INDWELLING CENTRAL VENOUS CATHETER REMOVAL GUIDELINES
- No specific time interval for changing or removal. Catheter site and need should be reassessed daily. If site becomes infected, removal and if needed, replace at a different site.
- If line is to be removed because of suspicion of a catheter-related infection, and the skin site is not infected-looking, guide wire exchange with blood cultures through the line and culture of the tip should be performed
- Catheter removal may not be required with coagulase-negative Staph line infection without infected skin site, but most other catheter related infections require removal and antibiotics.
PREP & ANESTHESIA
- Place patient in reverse Trendelenberg position (head down)
- Move any ECG leads
- A towel between the shoulder blades is not necessary
- Locate a spot 1-2cm below the clavicle where the proximal 1/3 and distal 2/3 of the clavicle meet.
- Cleanse a 15-20cm area with povidone-iodine solution;
- Drape the patient with the provided paper/plastic drape and turn the patient's head to the opposite side.
- Using the 25 ga (blue) needle, make a wheal under the skin at the desired spot, and anesthetize the subcutaneous tissue
- Using the 20 ga needle, anesthetize deeper, aiming towards the sternal notch.
- Make sure to anesthetize the inferior portion of the clavicle as this is the most sensitive area. Bump up against the lower third of the clavicle and serially numb it lower and lower. Always pull back before you inject to avoid intravascular injection of lidocaine.
- Place the guide wire, dilator, catheter, and scalpel on the sterile drape for easy reach when needed.
- Estimate the length of catheter to be placed to end up with tip above right atrium
- Align the bevel of the needle with markings on the syringe to know which way it faces.
- Using the finder needle (largest needle in the kit) and a small syringe, enter the skin at a 30-45 degree angle, aiming towards the sternal notch, always pulling back gently on the syringe.
- When you see a flash and easy withdrawal of dark blood, this indicates entrance into the vein.
- If you bury the needle without blood, gradually withdraw; you may still get into the vein.
- Steady the needle and remove the syringe, holding a thumb over it to prevent air embolism.
- Rotating the needle so the bevel faces down may facilitate directing the guide wire into the inominate vein
- Insert j-tipped guide wire into needle; if resistance is felt do not force it.
- Watch monitor as guide wire is advanced. Ventricular ectopy indicates placement in RV, and guide wire should be pulled back a few cm. Generally 10-12 cm of guide wire should be placed beneath the skin to ensure entry into the vein.
- Holding guide wire, remove needle from skin.
- Make a small nick with the number 11 blade where wire enters skin to accommodate dilator.
- Advance dilator over guide wire with a twisting motion; there will be resistance.
- Remove dilator, holding guide wire
- Place catheter over guide wire; it should advance easily. Hold guide wire at skin entrance and feed it back through distal port of central line. When wire comes out, hold it at the end and finish advancing catheter.

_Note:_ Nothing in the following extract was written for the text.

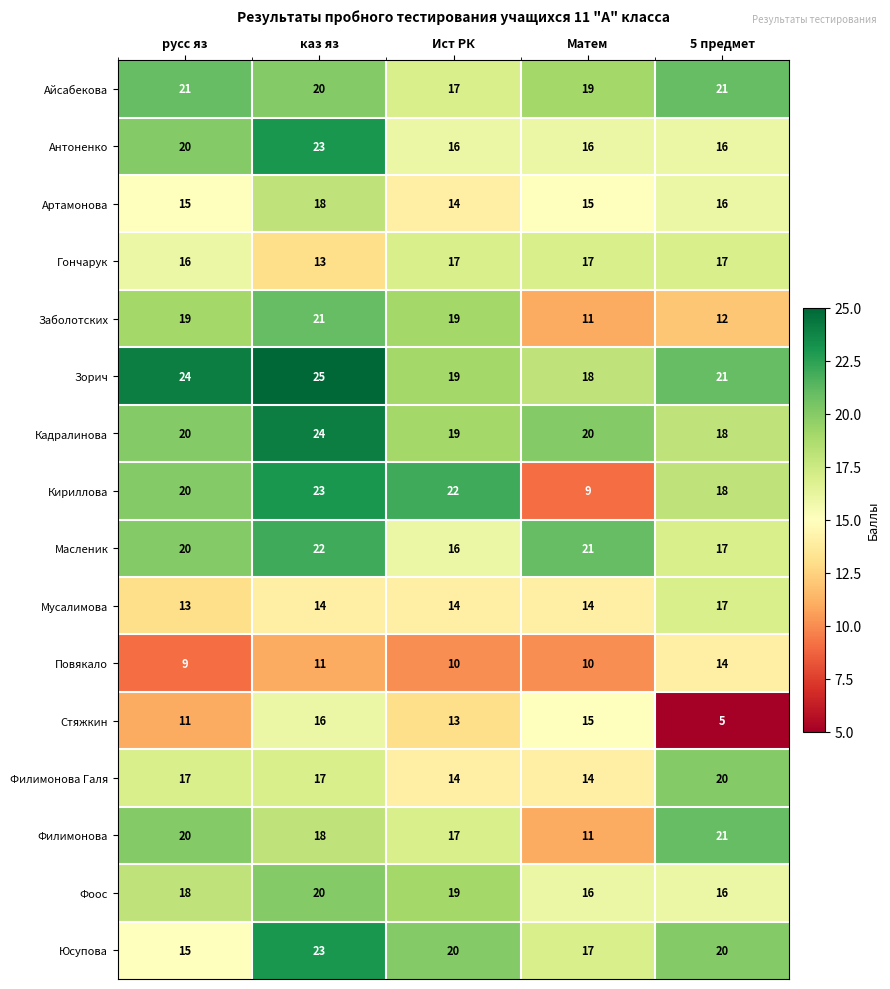

What is the spread (max minus min) of values at 5 предмет?

16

- Remove guide wire and flush line.
- Suture catheter in place via flange with holes. If more than a cm or 2 of catheter is exposed due to length, either suture the catheter down or use the snap-on flange provided in the kit This will prevent migration of catheter further into vein.

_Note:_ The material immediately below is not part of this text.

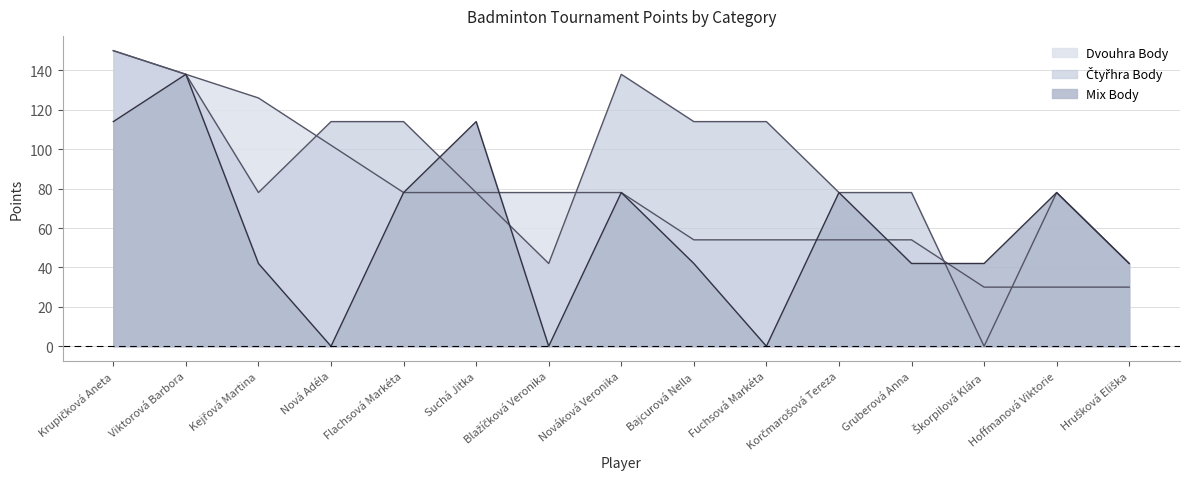

What is the difference between the second highest and minimum values in the Dvouhra Body series?

108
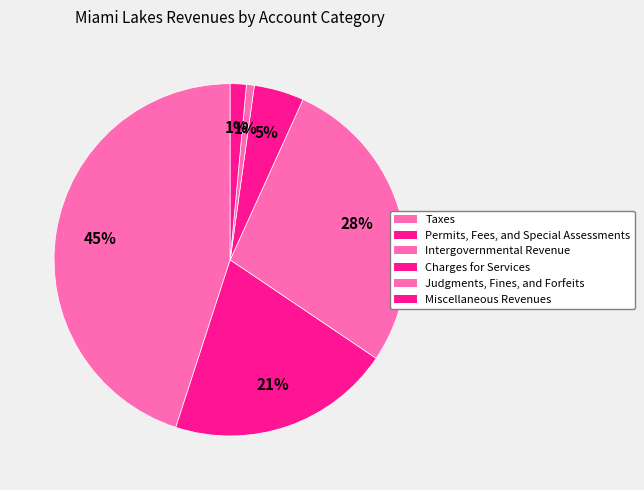

To the nearest percent, what is the average slice percentage?

17%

- Order a stat CXR to evaluate for line placement and complication. The tip of the catheter should be at the junction of the SVC and right atrium on chest xray. New data would suggest that this is 2cm below the superior right cardiac sillhouette which is made up by the right atrial appendage. (Verhey P.T., Gosselin M.V., Primack S.L., Blackburn P.L. and Kraemer A.C. (2008) The Right Mediastinal Border and Central Venous Anatomy of Frontal Chest Radiograph - Direct CT Correlation. Journal of the Association of Vascular Access. 13(1), p.32.) Advancement beyond this point can lead to arrythmia and unlikely myocardial perforation.